Al haberse propuesto la descomposición de la institucionalidad, para provocar lesiones en el tejido social del país, habría que suponer que la única aspiración de la derecha es la destrucción del sistema democrático. Y esto es lo verdaderamente raro porque parece ir a destiempo con el momento histórico. Los pronunciamientos del exaltado de Nebot Saadi, lo confirman, cuando propone para el país extender el ‘modelo exitoso’ de Guayaquil al resto del país y suscribe, de manera fatua, el ‘quechusismo’ de su protegido, el candidato banquero Lasso. ¿Por qué no aceptó la candidatura a la presidencia, entonces?
La transmutación del discurso neoliberal para confundir y engañar a los ciudadanos, -lo vimos en la consulta popular- tiene una sola contraseña: la proscripción total del ‘correismo’ y de las fuerzas progresistas que respaldan al proyecto de la Revolución Ciudadana. Porque el uso chapucero e inmoral de este principio, que se traduce literalmente en la ‘eliminación del enemigo’, (ese fue el discurso de la Romo) es la extensión de cierto fascismo que ahora mismo intenta nuevas formas de exterminio. La derecha necesita acabar política y jurídicamente a Correa, para justificar su imposición de ley, para naturalizar el atropello a la Constitución e instrumentalizar sus apetencias electorales. Esa es la ‘singularidad obscena’ que, como en El Proceso de Kafka, admite la ‘forma jurídica’ con la cual se quiere violar las elecciones y el derecho a la participación de la alianza Unes y Centro Democrático.

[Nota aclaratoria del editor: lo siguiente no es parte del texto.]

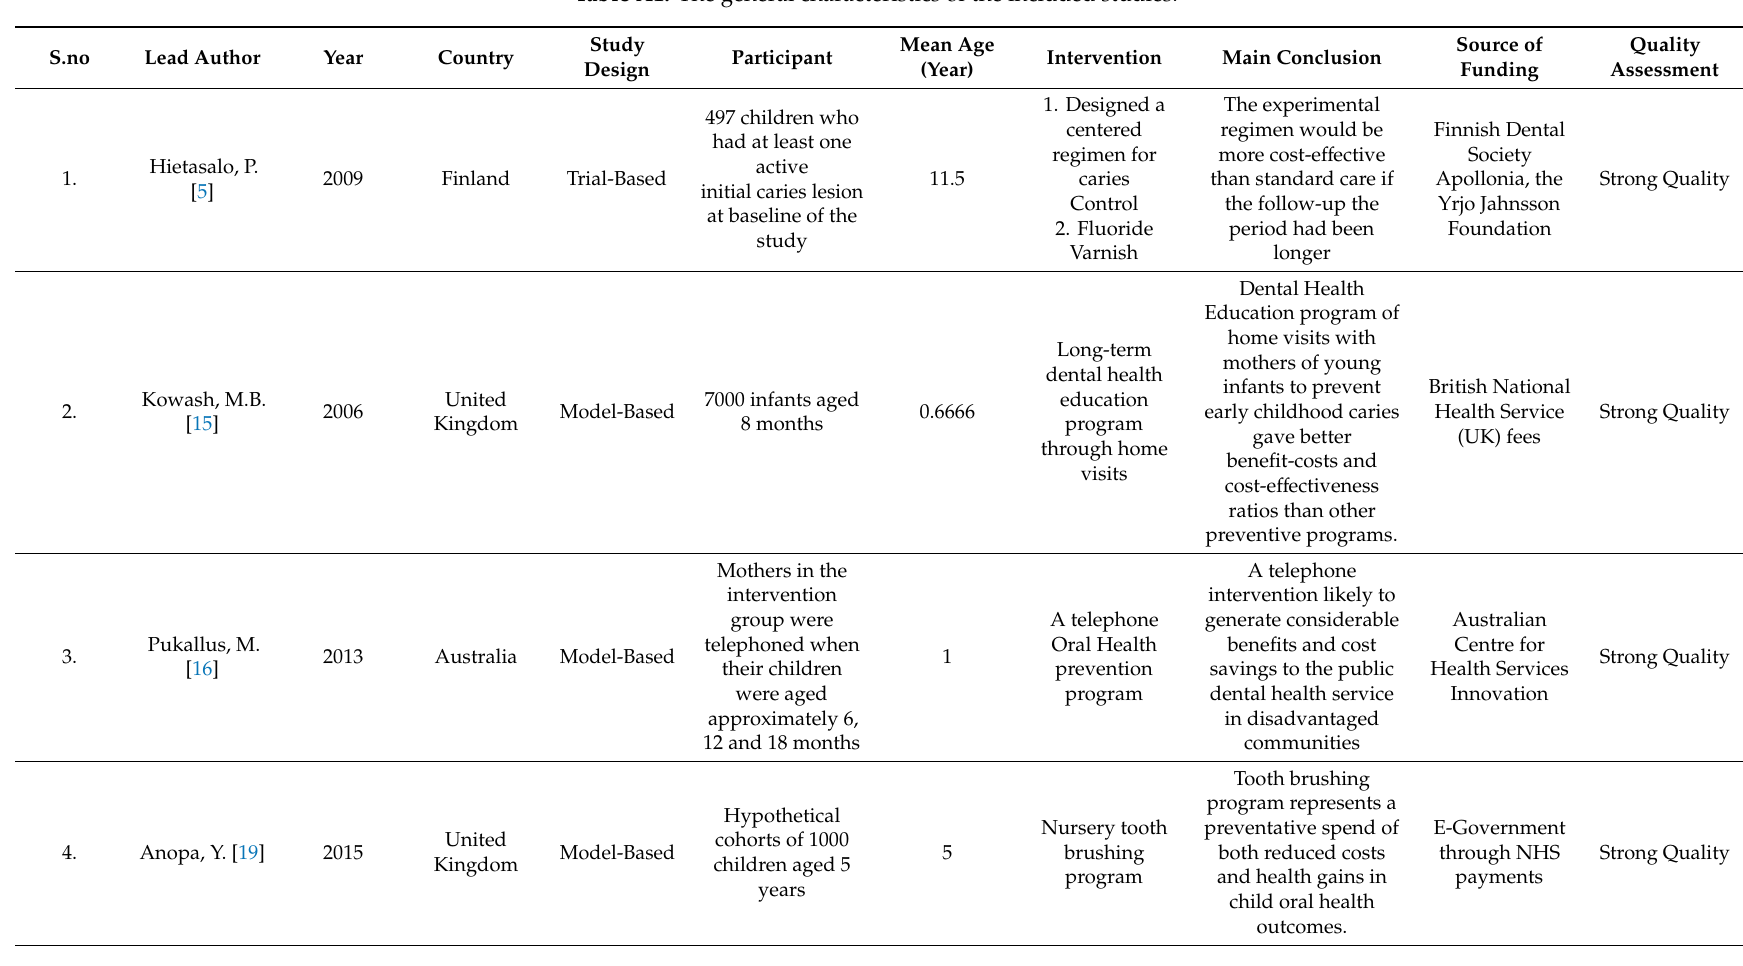
Table A1. The general characteristics of the included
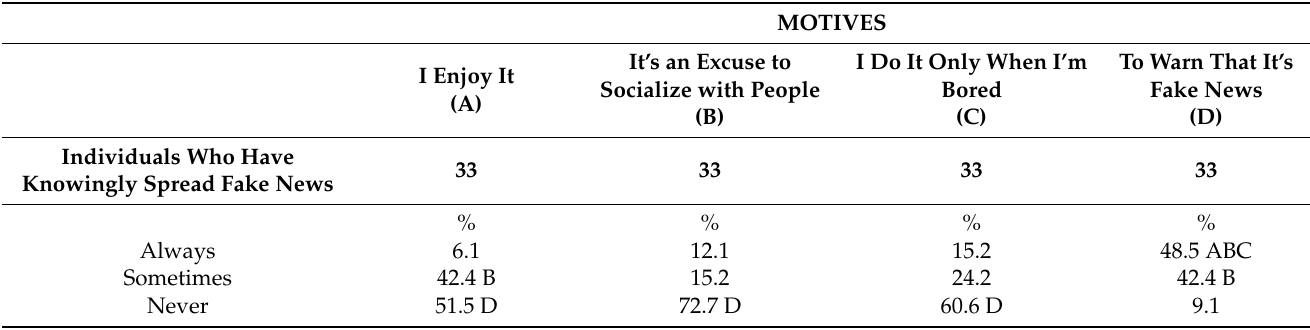
Table 15. Question 11: Complete Q.11 if you answer “Yes” on q. 10) How often do you spread fake news for the following reasons? (Show phrases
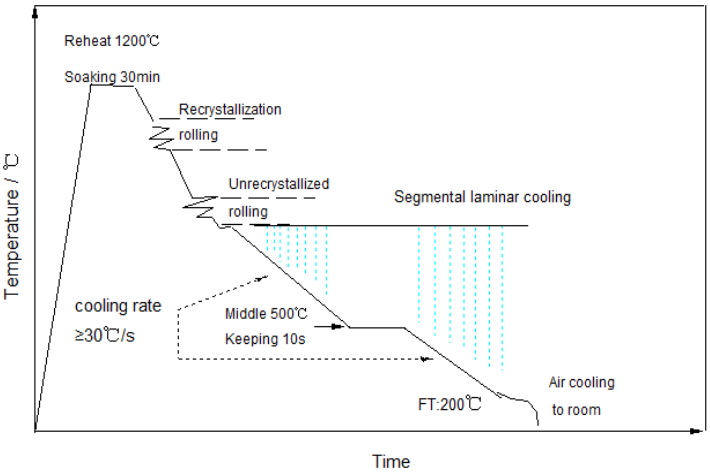
Figure 1. Diagram of the DQ&P&T rolling process of tested steel.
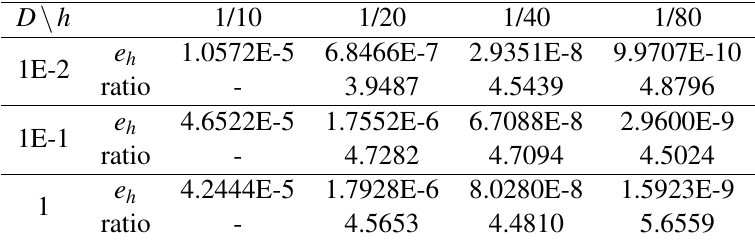
Table 1 Errors and ratios of convergence in space for different diffusion D .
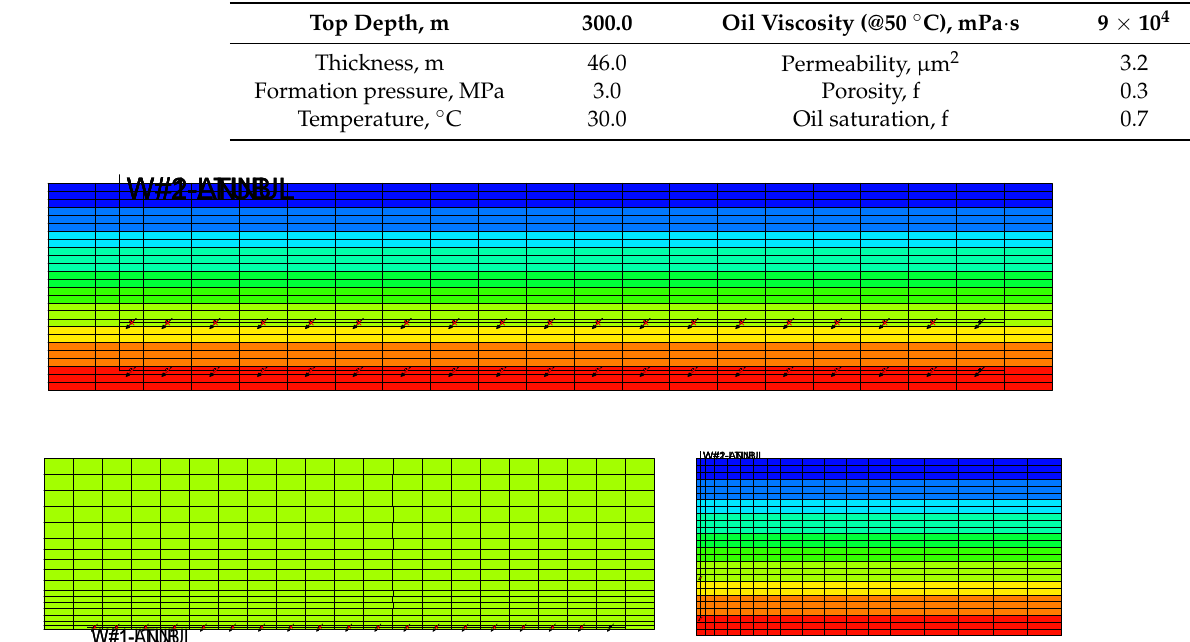
Figure 9. Typical SAGD electrical preheating numerical model.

Definido el territorio de esta nueva transgresión, no hay otra prerrogativa que salir a las calles. Como sujetos libres capaces de determinar libremente nuestras acciones, debemos ahora mismo exponer ante la faz del país y del mundo el atropello a la Constitución y las leyes de la República. No podemos aceptar la idea de un ‘suicidio del estado de derecho’, a través del desconocimiento de la ley, o, lo que es más grave: el pretendido fraude electoral. Salir a las calles a defender la democracia y la soberanía, insistimos, es un imperativo histórico de todos los ecuatorianos, independientemente de sus respectivas ideologías o de sus respectivas definiciones partidarias. Y, además, para poner en evidencia a los espantajos reaccionarios disfrazados de demócratas, enquistados en el CNE y en el TCE.